- Opening Delimiter -

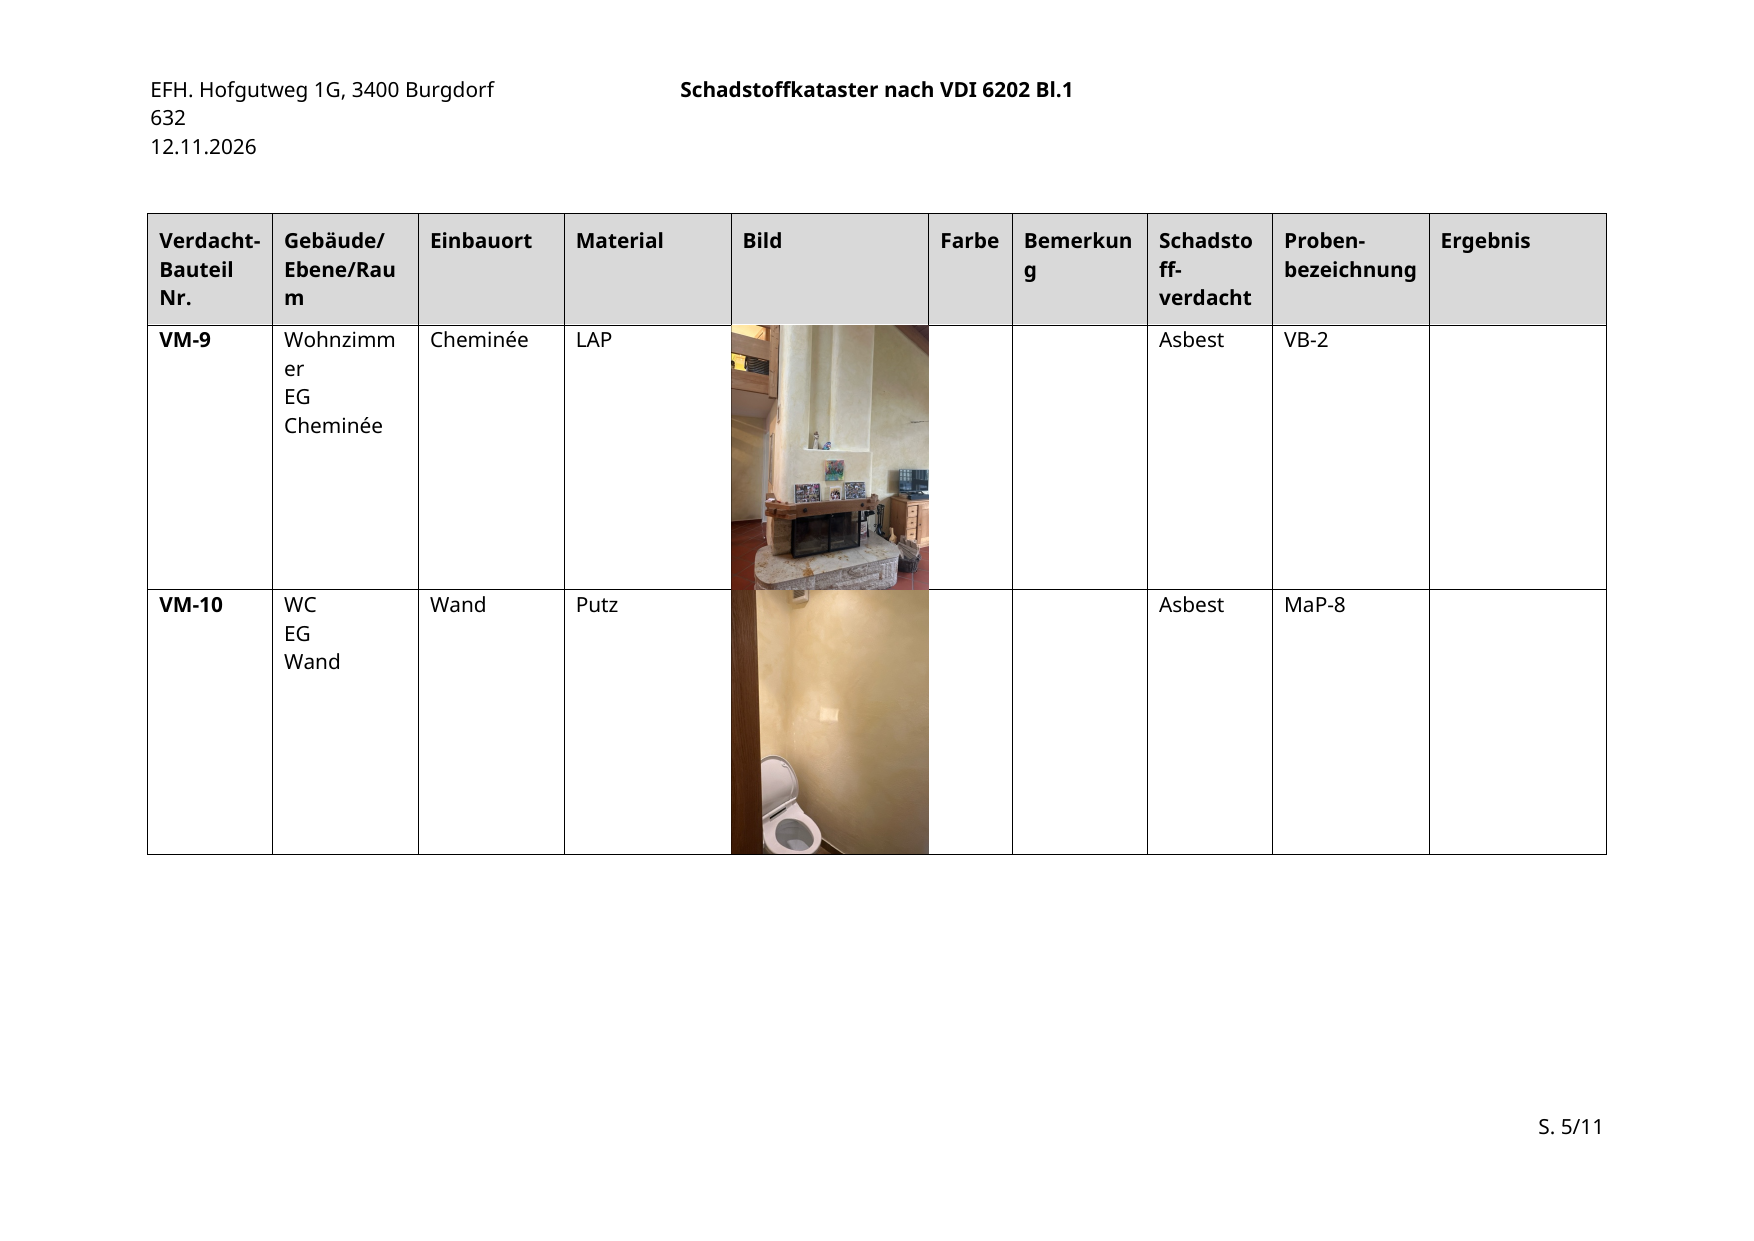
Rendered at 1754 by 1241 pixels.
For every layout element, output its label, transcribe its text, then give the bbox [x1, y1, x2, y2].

table_cell MaP-8 [1273, 590, 1429, 854]
table_header Verdacht-Bauteil Nr. [148, 214, 272, 324]
table_header Ergebnis [1430, 214, 1606, 324]
table_header Bild [732, 214, 928, 324]
table_header Material [565, 214, 731, 324]
table_cell [1430, 590, 1606, 854]
table_header Einbauort [419, 214, 564, 324]
table_cell Putz [565, 590, 731, 854]
table_cell [1430, 326, 1606, 589]
table_cell Cheminée [419, 326, 564, 589]
table_cell VM-10 [148, 590, 272, 854]
table_header Gebäude/ Ebene/Raum [273, 214, 418, 324]
table_cell [1013, 590, 1147, 854]
table_header Farbe [929, 214, 1012, 324]
table_cell LAP [565, 326, 731, 589]
table_cell [1013, 326, 1147, 589]
table_header Bemerkung [1013, 214, 1147, 324]
table_cell WC EG Wand [273, 590, 418, 854]
picture [731, 325, 929, 854]
table_cell [929, 326, 1012, 589]
table_cell Asbest [1148, 590, 1272, 854]
table_cell Wohnzimmer EG Cheminée [273, 326, 418, 589]
table_header Proben-bezeichnung [1273, 214, 1429, 324]
table_header Schadstoff-verdacht [1148, 214, 1272, 324]
table_cell [929, 590, 1012, 854]
table_cell Wand [419, 590, 564, 854]
table_cell VM-9 [148, 326, 272, 589]
table_cell VB-2 [1273, 326, 1429, 589]
table_cell Asbest [1148, 326, 1272, 589]
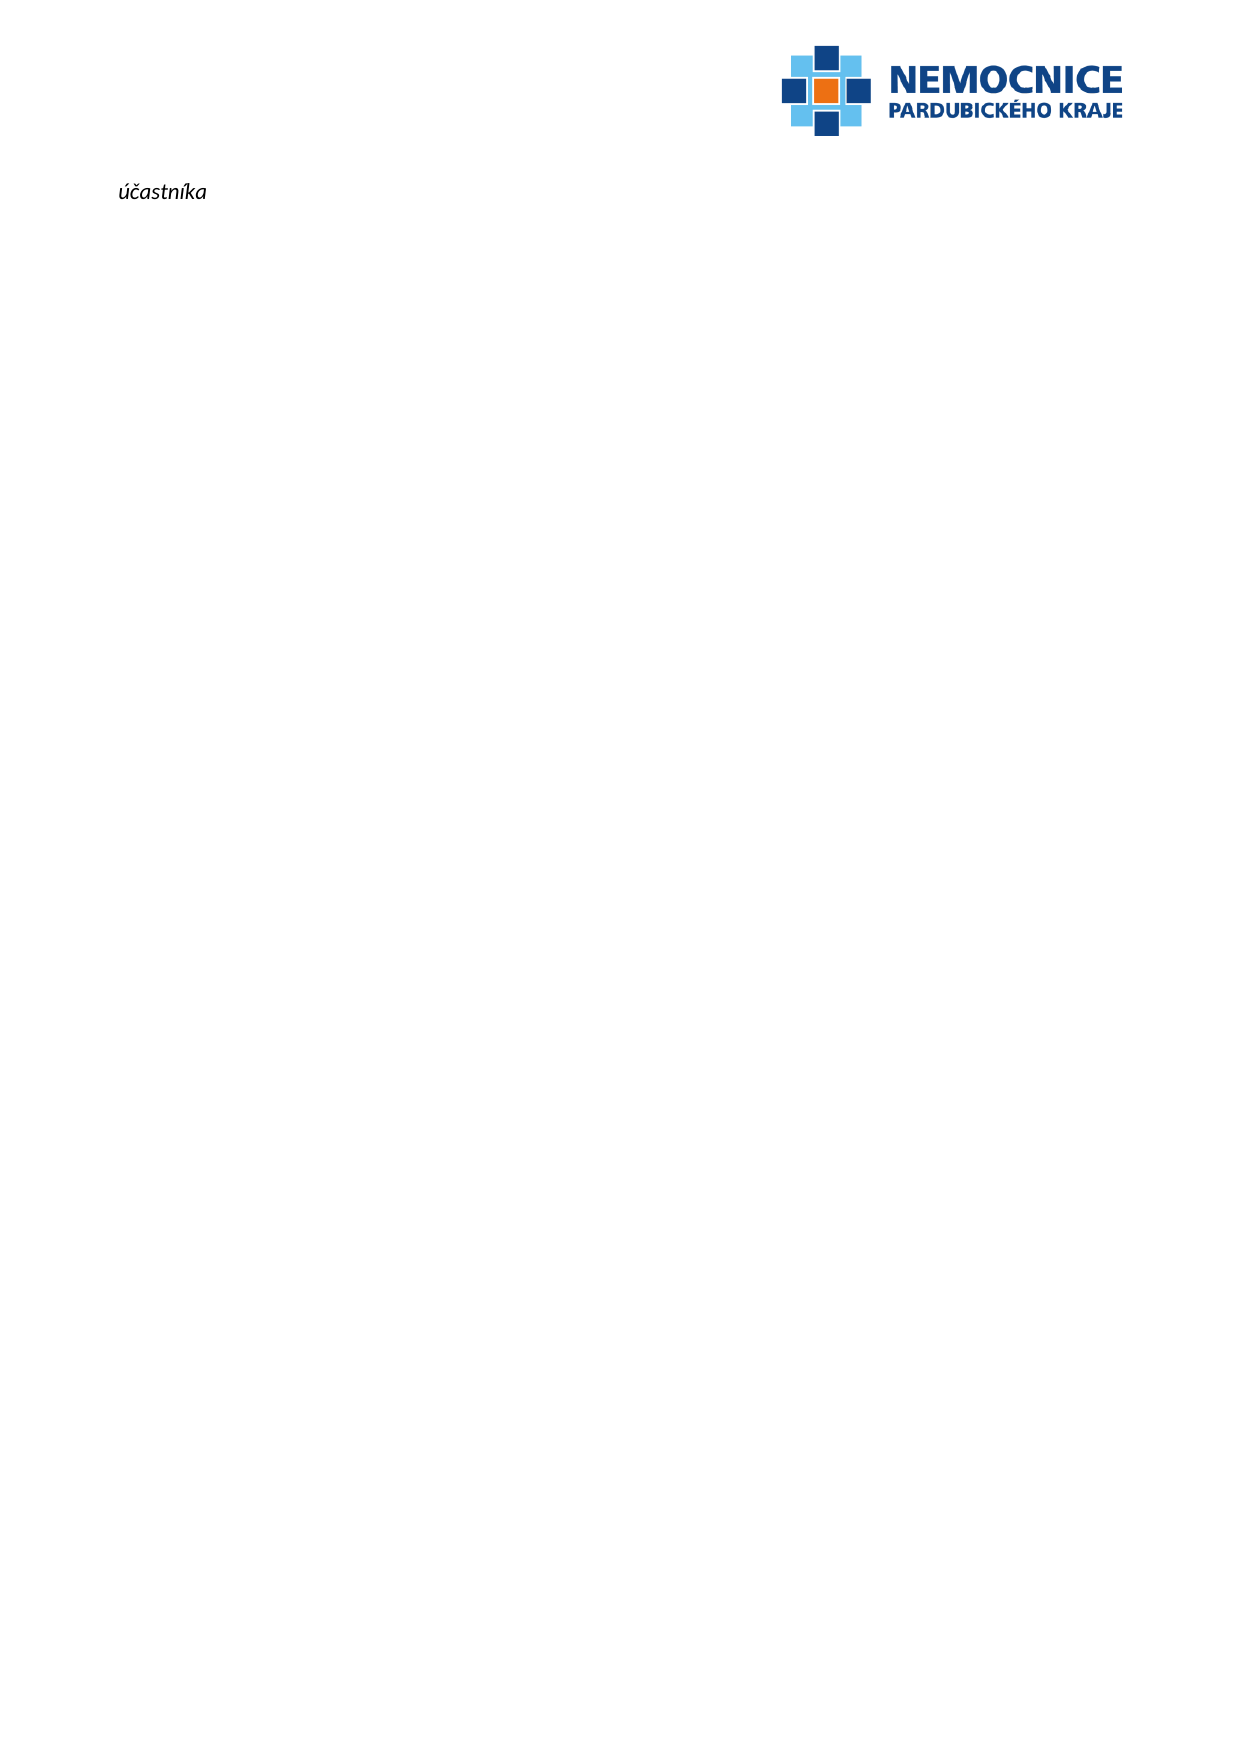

- Closing Delimiter -

Assignment
Leave out all images, then reproduce the entries above exactly.

Output
Rendered at 1754 by 1241 pixels.
For every layout element, output its label, transcribe its text, then give the bbox [x1, y1, x2, y2].

table_cell MaP-8 [1273, 590, 1429, 854]
table_header Verdacht-Bauteil Nr. [148, 214, 272, 324]
table_header Ergebnis [1430, 214, 1606, 324]
table_header Bild [732, 214, 928, 324]
table_header Material [565, 214, 731, 324]
table_cell [1430, 590, 1606, 854]
table_header Einbauort [419, 214, 564, 324]
table_cell Putz [565, 590, 731, 854]
table_cell [1430, 326, 1606, 589]
table_cell Cheminée [419, 326, 564, 589]
table_cell VM-10 [148, 590, 272, 854]
table_header Gebäude/ Ebene/Raum [273, 214, 418, 324]
table_cell [1013, 590, 1147, 854]
table_header Farbe [929, 214, 1012, 324]
table_cell LAP [565, 326, 731, 589]
table_cell [1013, 326, 1147, 589]
table_header Bemerkung [1013, 214, 1147, 324]
table_cell WC EG Wand [273, 590, 418, 854]
picture [731, 325, 929, 854]
table_cell [929, 326, 1012, 589]
table_cell Asbest [1148, 590, 1272, 854]
table_cell Wohnzimmer EG Cheminée [273, 326, 418, 589]
table_header Proben-bezeichnung [1273, 214, 1429, 324]
table_header Schadstoff-verdacht [1148, 214, 1272, 324]
table_cell [929, 590, 1012, 854]
table_cell Wand [419, 590, 564, 854]
table_cell VM-9 [148, 326, 272, 589]
table_cell VB-2 [1273, 326, 1429, 589]
table_cell Asbest [1148, 326, 1272, 589]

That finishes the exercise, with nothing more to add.